The burden of carrying healthcare by taxpayers is getting heavier every year. We can thank President Obama for that, even though he promised ObamaCare would “bend the cost curve down” for healthcare spending.
According to Chris Conover, Duke healthcare economist writing in Forbes, by 2025, federal, state and local taxpayers will be financing fully two-thirds of American health care! This is seen dramatically in the graph below:
You won’t get this data from the Center for Medicare and Medicaid Services (CMS) because they do their calculations differently. They report the federal government will pay only 29.7% of health spending in 2026, while state and local government will pay only 10.9%, making a grand total of just 40% of total healthcare spending.
But Conover says they arrive at this low figure by ignoring the literally hundreds of billions of dollars in health-related tax expenditures – the largest of which is the tax exclusion for employer-provided health coverage.
In 2016 alone, the federal government lost over $300 billion in revenues due to such tax expenditures and states/local governments lost an additional $40 billion.

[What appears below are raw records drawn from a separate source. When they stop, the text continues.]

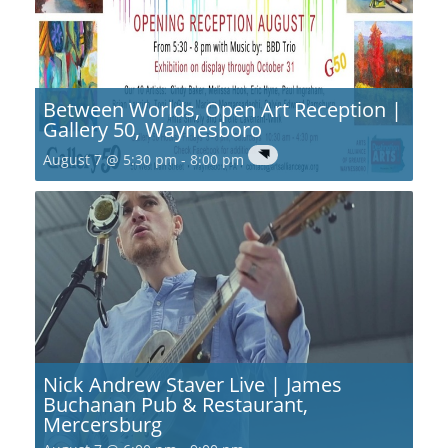
Between Worlds, Open Art Reception |
Gallery 50, Waynesboro
August 7 @ 5:30 pm
-
8:00 pm
Nick Andrew Staver Live | James
Buchanan Pub & Restaurant,
Mercersburg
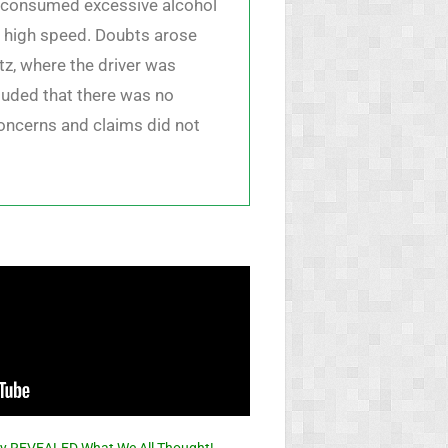
ad consumed excessive alcohol
at high speed. Doubts arose
tz, where the driver was
luded that there was no
 concerns and claims did not
ally REVEALED What We All Thought!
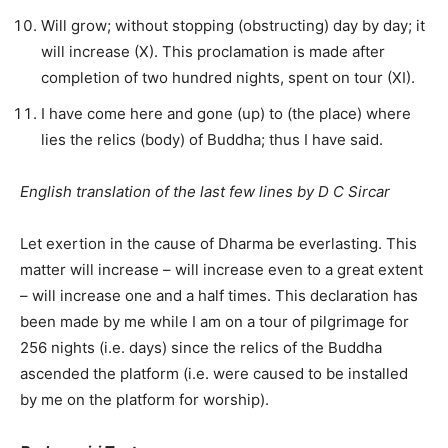
Will grow; without stopping (obstructing) day by day; it
will increase (X). This proclamation is made after
completion of two hundred nights, spent on tour (XI).
I have come here and gone (up) to (the place) where
lies the relics (body) of Buddha; thus I have said.
English translation of the last few lines by D C Sircar
Let exertion in the cause of Dharma be everlasting. This
matter will increase – will increase even to a great extent
– will increase one and a half times. This declaration has
been made by me while I am on a tour of pilgrimage for
256 nights (i.e. days) since the relics of the Buddha
ascended the platform (i.e. were caused to be installed
by me on the platform for worship).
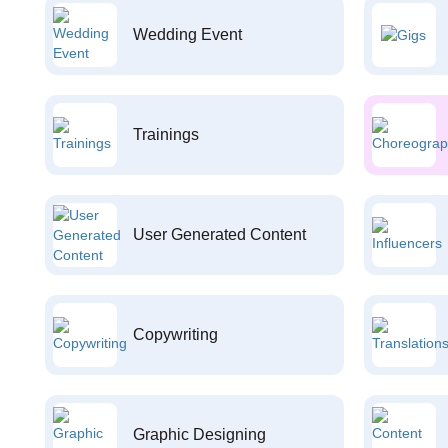
Wedding Event
Trainings
User Generated Content
Copywriting
Graphic Designing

By 2025 the federal tax revenue loss alone will exceed more than half a trillion dollars!
Why is this important?
Conover says, “At the margin, each dollar of tax-financed health spending shrinks the economy by 44 cents.” That means when government pays for two-thirds of healthcare and healthcare consumes 19.9% of GDP (the official CMS forecast for 2025), these figures imply we will forego 5.9% of GDP due to tax-financed healthcare.
In other words, we will lose $1.1 Trillion dollars of economic stimulus! That amounts to an expense of about $3,000 per U.S. resident. I’m sure that money would go a long way toward alleviating the financial difficulties of most Americans.
The point of all this is we should be minimizing rather than maximizing the share of health spending funded by taxpayers. Economists call this drag on the economy an enormous “excess burden.” The government should get out of the business of financing the healthcare of the wealthy through Medicare and go to a means-tested system of government support rather than one based solely on age.
Conover says the $300 billion a year tax exclusion could be used to finance a new system of “universal tax credits that would provide everyone with the means to purchase catastrophic coverage but not incentivize people to purchase lavish policies with little cost-sharing or that cover routine care that grown-ups can and should budget on their own.”
Think about this. No one expects that homeowners insurance will pay for mowing the grass nor for auto insurance to pay for gasoline and oil changes. Why do people expect health insurance to pay for routine medical expenses?
If we treated health insurance like homeowners or auto insurance there would be more money saved in taxes and premiums that could fuel the economy and raise our standards of living.